- Task instructions -
Convert every line of the records below into a Markdown table with the columns Row and Text, numbering the lines in order and leaving out any blank ones.

_____

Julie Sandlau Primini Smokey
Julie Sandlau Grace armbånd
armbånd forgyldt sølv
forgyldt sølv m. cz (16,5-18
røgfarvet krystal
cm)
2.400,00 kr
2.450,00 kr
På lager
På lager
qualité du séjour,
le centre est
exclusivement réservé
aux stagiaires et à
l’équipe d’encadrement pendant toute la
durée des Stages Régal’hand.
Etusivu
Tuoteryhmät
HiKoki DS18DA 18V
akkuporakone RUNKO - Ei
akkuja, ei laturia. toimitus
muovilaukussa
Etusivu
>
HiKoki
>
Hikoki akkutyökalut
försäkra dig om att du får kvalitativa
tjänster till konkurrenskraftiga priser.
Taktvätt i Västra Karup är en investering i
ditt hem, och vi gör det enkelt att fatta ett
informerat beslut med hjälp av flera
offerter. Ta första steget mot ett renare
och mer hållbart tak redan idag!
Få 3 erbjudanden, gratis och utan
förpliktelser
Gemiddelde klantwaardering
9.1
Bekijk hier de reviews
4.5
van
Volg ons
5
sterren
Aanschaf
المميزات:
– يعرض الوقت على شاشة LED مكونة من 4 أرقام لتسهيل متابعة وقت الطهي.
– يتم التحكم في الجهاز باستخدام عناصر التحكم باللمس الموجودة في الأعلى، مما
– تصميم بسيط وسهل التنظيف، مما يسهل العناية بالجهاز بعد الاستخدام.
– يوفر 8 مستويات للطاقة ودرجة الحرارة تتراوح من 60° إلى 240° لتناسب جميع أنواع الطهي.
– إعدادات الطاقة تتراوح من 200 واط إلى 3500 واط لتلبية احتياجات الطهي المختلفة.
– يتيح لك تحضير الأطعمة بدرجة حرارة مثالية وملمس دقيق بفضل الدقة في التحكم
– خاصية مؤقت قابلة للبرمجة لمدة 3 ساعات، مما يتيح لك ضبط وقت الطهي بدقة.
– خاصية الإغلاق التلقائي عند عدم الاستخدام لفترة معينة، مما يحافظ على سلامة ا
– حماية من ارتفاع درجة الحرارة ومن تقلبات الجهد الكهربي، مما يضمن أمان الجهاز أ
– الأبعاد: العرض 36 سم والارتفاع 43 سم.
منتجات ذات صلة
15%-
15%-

_____

- Task answer -
| Row | Text |
|---|---|
| 1 | Julie Sandlau Primini Smokey |
| 2 | Julie Sandlau Grace armbånd |
| 3 | armbånd forgyldt sølv |
| 4 | forgyldt sølv m. cz (16,5-18 |
| 5 | røgfarvet krystal |
| 6 | cm) |
| 7 | 2.400,00 kr |
| 8 | 2.450,00 kr |
| 9 | På lager |
| 10 | På lager |
| 11 | qualité du séjour, |
| 12 | le centre est |
| 13 | exclusivement réservé |
| 14 | aux stagiaires et à |
| 15 | l’équipe d’encadrement pendant toute la |
| 16 | durée des Stages Régal’hand. |
| 17 | Etusivu |
| 18 | Tuoteryhmät |
| 19 | HiKoki DS18DA 18V |
| 20 | akkuporakone RUNKO - Ei |
| 21 | akkuja, ei laturia. toimitus |
| 22 | muovilaukussa |
| 23 | Etusivu |
| 24 | > |
| 25 | HiKoki |
| 26 | > |
| 27 | Hikoki akkutyökalut |
| 28 | försäkra dig om att du får kvalitativa |
| 29 | tjänster till konkurrenskraftiga priser. |
| 30 | Taktvätt i Västra Karup är en investering i |
| 31 | ditt hem, och vi gör det enkelt att fatta ett |
| 32 | informerat beslut med hjälp av flera |
| 33 | offerter. Ta första steget mot ett renare |
| 34 | och mer hållbart tak redan idag! |
| 35 | Få 3 erbjudanden, gratis och utan |
| 36 | förpliktelser |
| 37 | Gemiddelde klantwaardering |
| 38 | 9.1 |
| 39 | Bekijk hier de reviews |
| 40 | 4.5 |
| 41 | van |
| 42 | Volg ons |
| 43 | 5 |
| 44 | sterren |
| 45 | Aanschaf |
| 46 | المميزات: |
| 47 | – يعرض الوقت على شاشة LED مكونة من 4 أرقام لتسهيل متابعة وقت الطهي. |
| 48 | – يتم التحكم في الجهاز باستخدام عناصر التحكم باللمس الموجودة في الأعلى، مما |
| 49 | – تصميم بسيط وسهل التنظيف، مما يسهل العناية بالجهاز بعد الاستخدام. |
| 50 | – يوفر 8 مستويات للطاقة ودرجة الحرارة تتراوح من 60° إلى 240° لتناسب جميع أنواع الطهي. |
| 51 | – إعدادات الطاقة تتراوح من 200 واط إلى 3500 واط لتلبية احتياجات الطهي المختلفة. |
| 52 | – يتيح لك تحضير الأطعمة بدرجة حرارة مثالية وملمس دقيق بفضل الدقة في التحكم |
| 53 | – خاصية مؤقت قابلة للبرمجة لمدة 3 ساعات، مما يتيح لك ضبط وقت الطهي بدقة. |
| 54 | – خاصية الإغلاق التلقائي عند عدم الاستخدام لفترة معينة، مما يحافظ على سلامة ا |
| 55 | – حماية من ارتفاع درجة الحرارة ومن تقلبات الجهد الكهربي، مما يضمن أمان الجهاز أ |
| 56 | – الأبعاد: العرض 36 سم والارتفاع 43 سم. |
| 57 | منتجات ذات صلة |
| 58 | 15%- |
| 59 | 15%- |